Mean imputation uses an average value from rows in the dataset that aren’t missing. As a simple example, if a dataset on test scores is missing scores for some students, mean imputation would fill in the missing value using the mean of the nonmissing scores. A key issue with mean imputation is that the variability in the imputed feature will be smaller because the feature now has values that are identical to the mean. This affects later analysis if not handled properly—for instance, confidence intervals will be smaller than they should be (these topics are covered in Chapter 17). The missing values for CO2 in Mauna Loa used a more sophisticated averaging technique that included neighboring seasonal values.

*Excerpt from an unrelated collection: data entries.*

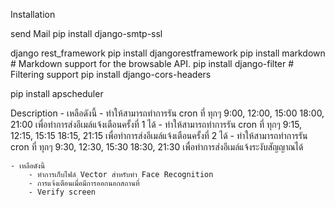 Installation

send Mail
pip install django-smtp-ssl

django rest_framework
pip install djangorestframework
pip install markdown       # Markdown support for the browsable API.
pip install django-filter  # Filtering support
pip install django-cors-headers 
<!-- pip install django-apscheduler -->
pip install apscheduler



Description
    - เหลือดังนี้
    - ทำให้สามารถทำการรัน cron ที่ ทุกๆ 9:00, 12:00, 15:00 18:00, 21:00 เพื่อทำการส่งอีเมล์แจ้งเตือนครั้งที่ 1 ได้
    - ทำให้สามารถทำการรัน cron ที่ ทุกๆ 9:15, 12:15, 15:15 18:15, 21:15 เพื่อทำการส่งอีเมล์แจ้งเตือนครั้งที่ 2 ได้
    - ทำให้สามารถทำการรัน cron ที่ ทุกๆ 9:30, 12:30, 15:30 18:30, 21:30 เพื่อทำการส่งอีเมล์แจ้งระงับสัญญาณได้

    - เหลือดังนี้
        - ทำการเก็บไฟล์ Vector สำหรับทำ Face Recognition
        - การแจ้งเตือนเมื่อมีการออกนอกสถานที่
        - Verify screen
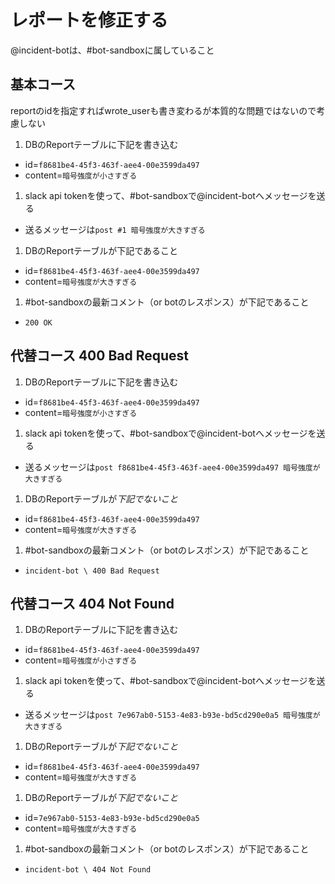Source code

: # レポートを修正する

@incident-botは、#bot-sandboxに属していること

## 基本コース

reportのidを指定すればwrote_userも書き変わるが本質的な問題ではないので考慮しない

1. DBのReportテーブルに下記を書き込む
  - id=`f8681be4-45f3-463f-aee4-00e3599da497`
  - content=`暗号強度が小さすぎる`
1. slack api tokenを使って、#bot-sandboxで@incident-botへメッセージを送る
  - 送るメッセージは`post #1 暗号強度が大きすぎる`
1. DBのReportテーブルが下記であること
  - id=`f8681be4-45f3-463f-aee4-00e3599da497`
  - content=`暗号強度が大きすぎる`
1. #bot-sandboxの最新コメント（or botのレスポンス）が下記であること
  - `200 OK`

## 代替コース 400 Bad Request

1. DBのReportテーブルに下記を書き込む
  - id=`f8681be4-45f3-463f-aee4-00e3599da497`
  - content=`暗号強度が小さすぎる`
1. slack api tokenを使って、#bot-sandboxで@incident-botへメッセージを送る
  - 送るメッセージは`post f8681be4-45f3-463f-aee4-00e3599da497 暗号強度が大きすぎる`
1. DBのReportテーブルが*下記でないこと*
  - id=`f8681be4-45f3-463f-aee4-00e3599da497`
  - content=`暗号強度が大きすぎる`
1. #bot-sandboxの最新コメント（or botのレスポンス）が下記であること
  - `incident-bot \ 400 Bad Request`

## 代替コース 404 Not Found

1. DBのReportテーブルに下記を書き込む
  - id=`f8681be4-45f3-463f-aee4-00e3599da497`
  - content=`暗号強度が小さすぎる`
1. slack api tokenを使って、#bot-sandboxで@incident-botへメッセージを送る
  - 送るメッセージは`post 7e967ab0-5153-4e83-b93e-bd5cd290e0a5 暗号強度が大きすぎる`
1. DBのReportテーブルが*下記でないこと*
  - id=`f8681be4-45f3-463f-aee4-00e3599da497`
  - content=`暗号強度が大きすぎる`
1. DBのReportテーブルが*下記でないこと*
  - id=`7e967ab0-5153-4e83-b93e-bd5cd290e0a5`
  - content=`暗号強度が大きすぎる`
1. #bot-sandboxの最新コメント（or botのレスポンス）が下記であること
  - `incident-bot \ 404 Not Found`
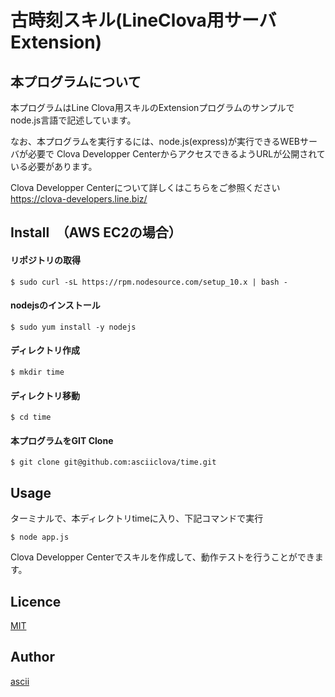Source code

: 古時刻スキル(LineClova用サーバExtension)
====

## 本プログラムについて
本プログラムはLine Clova用スキルのExtensionプログラムのサンプルで
node.js言語で記述しています。

なお、本プログラムを実行するには、node.js(express)が実行できるWEBサーバが必要で
Clova Developper CenterからアクセスできるようURLが公開されている必要があります。

Clova Developper Centerについて詳しくはこちらをご参照ください
https://clova-developers.line.biz/

## Install　（AWS EC2の場合）
#### リポジトリの取得
`$ sudo curl -sL https://rpm.nodesource.com/setup_10.x | bash -`

#### nodejsのインストール

`$ sudo yum install -y nodejs`

#### ディレクトリ作成
`$ mkdir time`

#### ディレクトリ移動
`$ cd time`

#### 本プログラムをGIT Clone

`$ git clone git@github.com:asciiclova/time.git`

## Usage

ターミナルで、本ディレクトリtimeに入り、下記コマンドで実行

`$ node app.js`

Clova Developper Centerでスキルを作成して、動作テストを行うことができます。

## Licence

[MIT](https://github.com/ascii/tool/blob/master/LICENCE)

## Author

[ascii](https://github.com/ascii)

Hot-deck imputation uses a chance process to select a value at random from rows that have values. As a simple example, hot-deck imputation could fill in missing test scores by randomly choosing another test score in the dataset. A potential problem with hot-deck imputation is that the strength of a relationship between the features might weaken because we have added randomness.
For mean and hot-deck imputation, we often impute values based on other records in the dataset that have similar values in other features. More sophisticated imputation techniques use nearest-neighbor methods to find similar subgroups of records and others use regression techniques to predict the missing value.
With all of these types of imputation, we should create a new feature that contains the altered data or a new feature to indicate whether or not the response in the original feature has been imputed so that we can track our changes.
Decisions to keep or drop a record with a missing value, to change a value, or to remove a feature may seem small, but they can be critical. One anomalous record can seriously impact your findings. Whatever you decide, be sure to check the impact of dropping or changing features and records. And be transparent and thorough in reporting any modifications you make to the data. It’s best to make these changes programmatically to reduce potential errors and enable others to confirm exactly what you have done by reviewing your code.
The same transparency and reproducible precautions hold for data transformations, which we discuss next.